Here's why American Tower (AMT -0.95%) and STORE Capital (STOR) are two real estate investment trusts (REITs) that are consistently growing and appear to be attractively valued for long-term investors.
1. American Tower
American Tower is a communications REIT whose 221,000 communications sites in the U.S. and 24 other countries make it possible for telecoms like Verizon Communications (VZ -1.11%) to provide mobile data to customers.
In exchange for leasing American Tower's infrastructure, its tenants agree to an initial, non-cancellable lease term of five to 10 years. U.S. tenants typically agree to contracts with 3% annual lease escalators, whereas international tenants usually have contracts that are linked to local inflation indices. This provides American Tower with dependable and growing rent revenue right off the bat.
With a $108.6 billion market capitalization, few will benefit more from the growing mobile data demand than American Tower. Smartphone mobile data subscription plans are becoming more common around the world with each passing year. In 2021, it was estimated that there were 6.3 billion smartphone mobile data subscriptions around the world. And population growth and economic growth are expected to push that figure up to 7.7 billion by 2027.
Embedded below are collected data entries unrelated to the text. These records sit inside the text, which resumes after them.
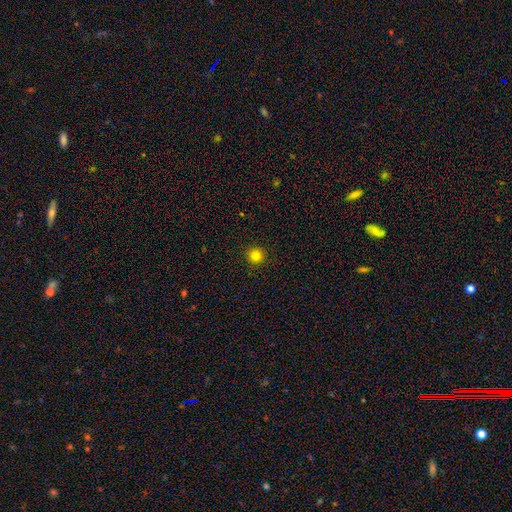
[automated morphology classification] smooth 82%, star or artifact 14%, featured or disk 5%. Down the decision tree: how rounded — round (96%); merging — none (93%).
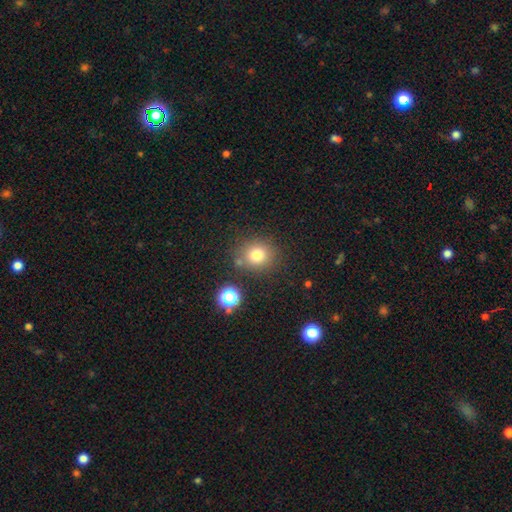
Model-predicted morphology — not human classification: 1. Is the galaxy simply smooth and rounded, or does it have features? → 78% smooth, 14% star or artifact, 8% featured or disk.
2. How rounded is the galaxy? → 83% round, 16% in between, 1% cigar-shaped.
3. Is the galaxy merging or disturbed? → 77% none, 11% minor disturbance, 8% merger, 4% major disturbance.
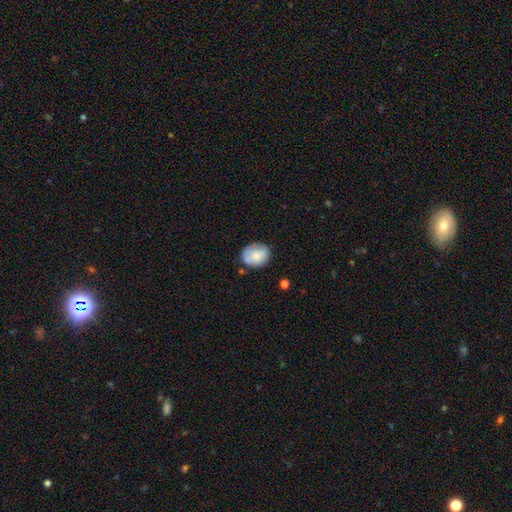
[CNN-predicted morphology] Smooth or featured? Predicted: smooth (p=0.74). How rounded? Predicted: round (p=0.55). Merging? Predicted: none (p=0.68).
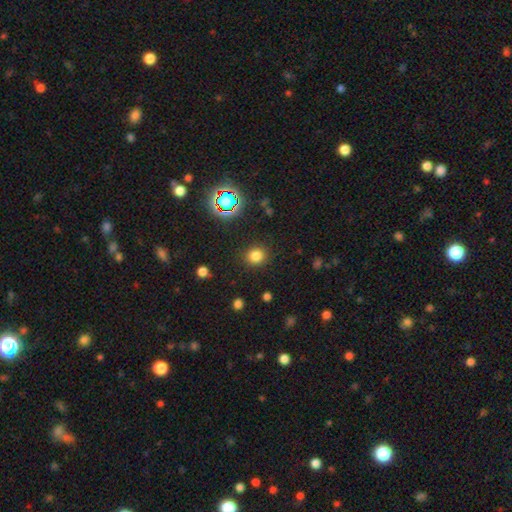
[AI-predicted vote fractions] smooth 78%, star or artifact 17%, featured or disk 5%. Down the decision tree: how rounded — round (86%); merging — none (88%).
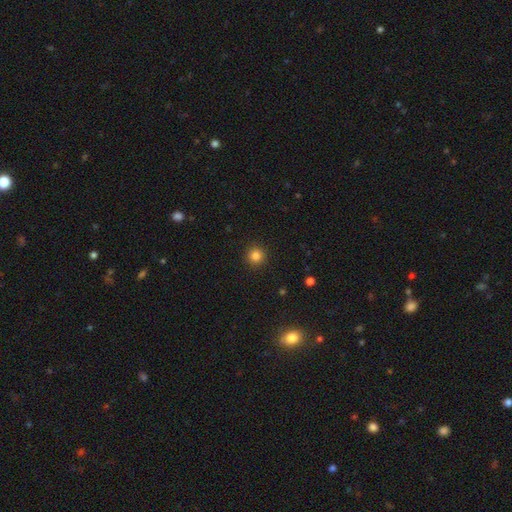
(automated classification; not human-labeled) smooth_or_featured: smooth (p=0.83) [alt: star or artifact p=0.12]
how_rounded: round (p=0.95) [alt: in between p=0.04]
merging: none (p=0.92) [alt: minor disturbance p=0.05]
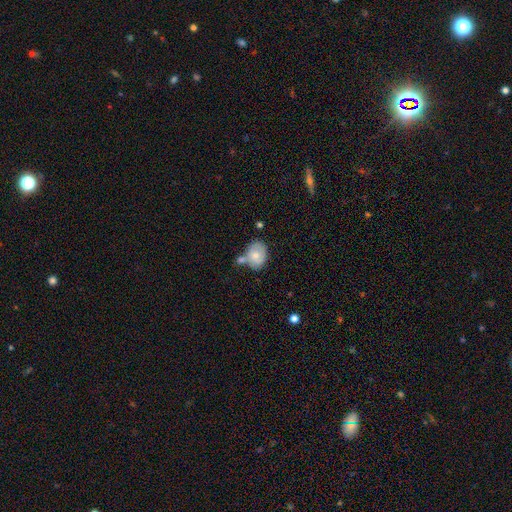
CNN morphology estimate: Smooth or featured: smooth — 67% (featured or disk — 26%)
How rounded: in between — 66% (round — 33%)
Merging: none — 44% (merger — 29%)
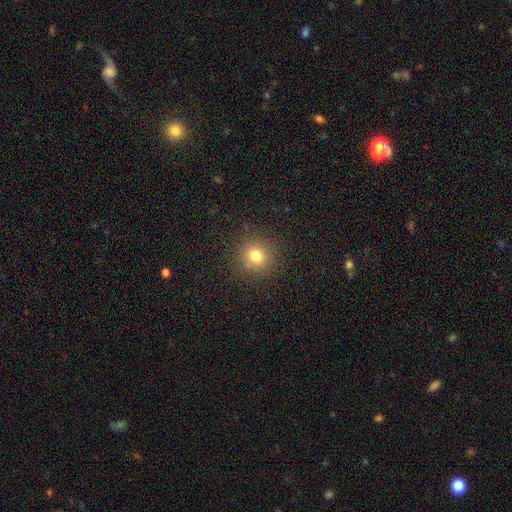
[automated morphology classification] smooth-or-featured: smooth: 78% | star or artifact: 15% | featured or disk: 7%
  how-rounded: round: 93% | in between: 6% | cigar-shaped: 1%
  merging: none: 89% | minor disturbance: 7% | major disturbance: 3% | merger: 1%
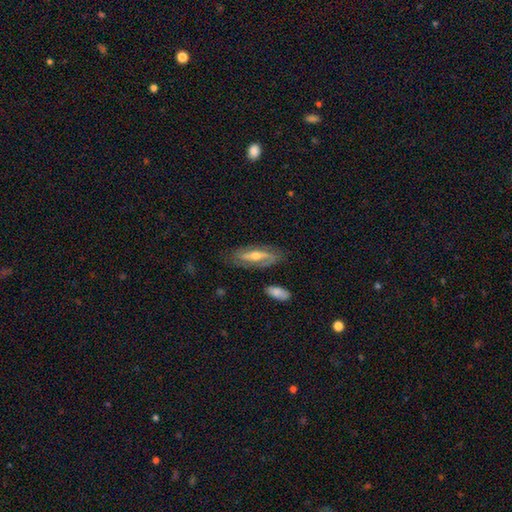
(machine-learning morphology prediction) type=featured or disk (72%); edge-on=no (79%); bar=strong (39%); spiral arms=yes (81%); bulge=moderate (60%); merging=none (76%).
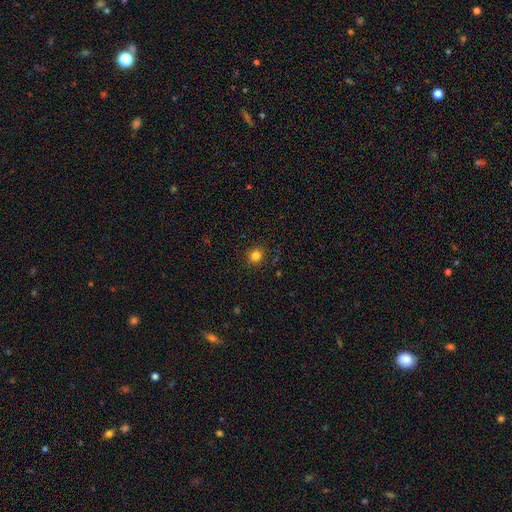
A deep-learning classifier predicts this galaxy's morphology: smooth_or_featured: smooth (p=0.83) [alt: star or artifact p=0.13]
how_rounded: round (p=0.91) [alt: in between p=0.08]
merging: none (p=0.90) [alt: minor disturbance p=0.07]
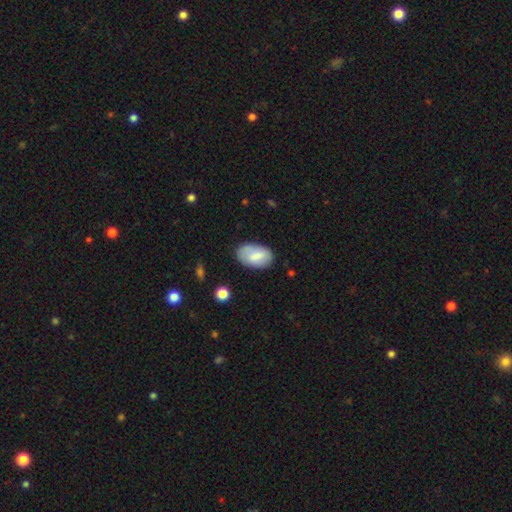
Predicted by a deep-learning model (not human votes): Smooth or featured?
  - smooth: 72% *
  - featured or disk: 21%
  - star or artifact: 6%
How rounded?
  - in between: 94% *
  - round: 5%
  - cigar-shaped: 1%
Merging?
  - none: 74% *
  - minor disturbance: 19%
  - major disturbance: 5%
  - merger: 2%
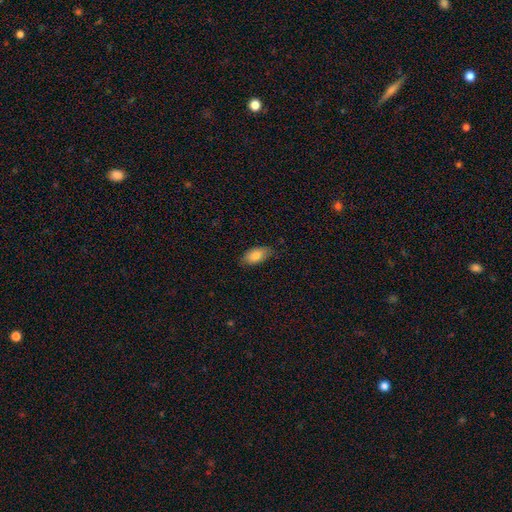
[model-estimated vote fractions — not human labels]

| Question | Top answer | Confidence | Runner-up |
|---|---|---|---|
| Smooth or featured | smooth | 82% | featured or disk (11%) |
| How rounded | in between | 92% | cigar-shaped (4%) |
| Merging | none | 79% | minor disturbance (17%) |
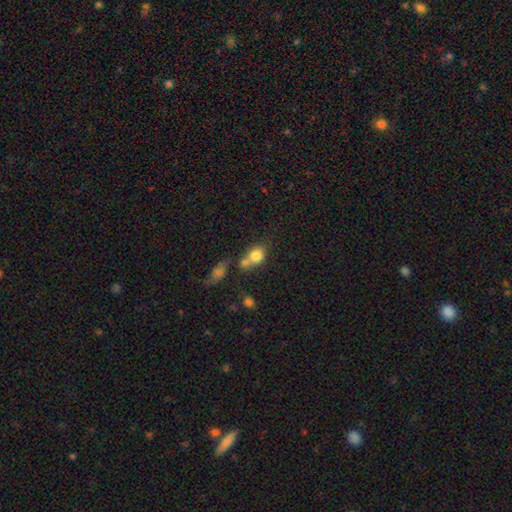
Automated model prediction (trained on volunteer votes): smooth_or_featured: smooth (p=0.79) [alt: featured or disk p=0.11]
how_rounded: round (p=0.56) [alt: in between p=0.42]
merging: merger (p=0.51) [alt: none p=0.31]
The law of large numbers will make it difficult for American Tower to match its 13.8% annual adjusted funds from operations (AFFO) per share growth posted from 2011 to 2021. But the healthy growth forecast for smartphone mobile data subscriptions should translate into a need for more communications sites.
And with a 52.1% dividend payout ratio in 2021, the company looks like it is retaining enough capital to meet the growing demand for its communications sites. This is why I expect low-double-digit annual dividend growth to continue for at least the next few years, before dropping to a high-single-digit clip. Paired with American Tower's 2.4% dividend yield, this is a good mix of income and growth potential.
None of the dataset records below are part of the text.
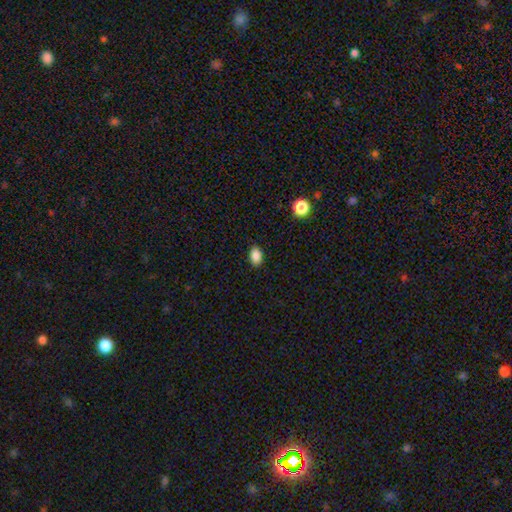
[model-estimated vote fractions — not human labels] Overall: smooth (87%). How rounded: in between (83%). Merging: none (87%).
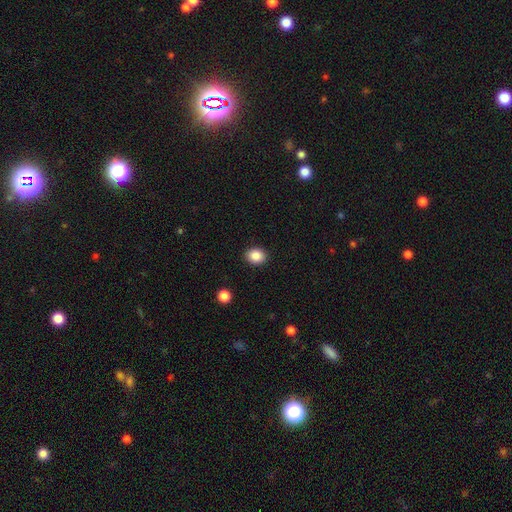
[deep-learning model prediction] The model was most divided on "how rounded": round: 51%, in between: 48%, cigar-shaped: 1%. More confident: merging — none (90%); smooth or featured — smooth (87%).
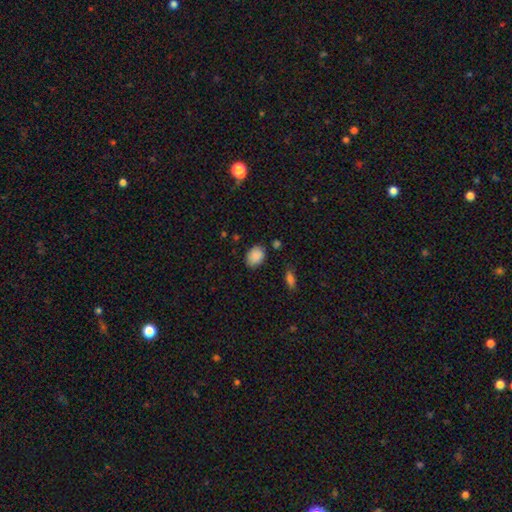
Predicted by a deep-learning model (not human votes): smooth 88%, star or artifact 8%, featured or disk 4%. Down the decision tree: how rounded — in between (72%); merging — none (79%).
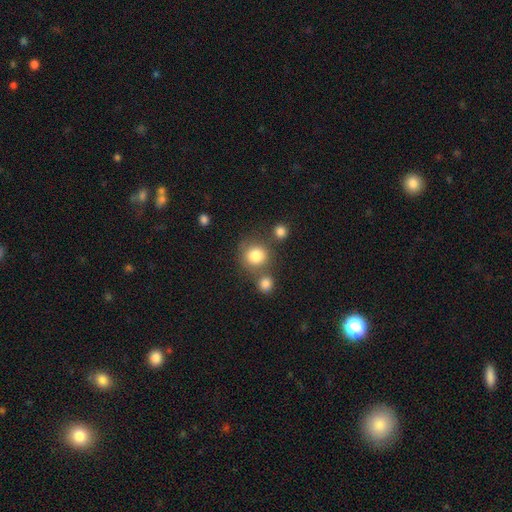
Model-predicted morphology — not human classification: smooth 81%, star or artifact 11%, featured or disk 8%. Down the decision tree: how rounded — round (88%); merging — none (62%).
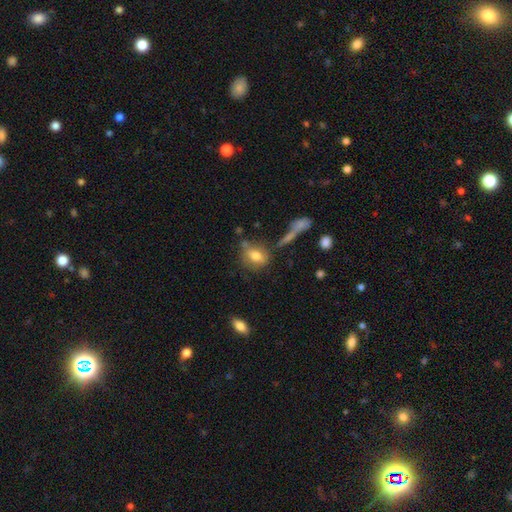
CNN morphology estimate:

Best of all, investors can pick up shares at a reasonable forward price-to-AFFO-per-share ratio of 23.7 at the current $238 share price. This makes American Tower a great buying opportunity for the investor seeking a fast-growing REIT for their portfolio.
2. STORE Capital
STORE Capital carries with it the distinction of being the only REIT in which Berkshire Hathaway (BRK.A -0.10%) (BRK.B -0.12%) own a stake. Berkshire Hathaway's 5.3% stake in STORE Capital is valued at nearly $400 million.
The company's business model of buying single-tenant properties from its tenants and releasing them back to those tenants has paid off for STORE Capital.
In exchange for providing tenants with capital for their real estate -- which funds expansions, and can help repay debt -- STORE Capital's weighted average lease term is 13.3 years. And the company's $11.2 billion real estate portfolio of properties in all U.S. states besides Hawaii comes with a weighted average annual lease escalation of 1.8%.
These characteristics have allowed STORE Capital to generate 5.7% annual AFFO per share growth throughout its history as a public company. And with a 69% dividend payout ratio, STORE Capital retains enough capital to fund acquisitions to build on its presence in the commercial real estate market, which is worth an estimated $3.9 trillion. This makes its market-crushing 5.9% dividend yield safe.
The cherry on top is that investors can buy the stock at a forward price-to-AFFO-per-share ratio of just 11.7 at the current $26 share price.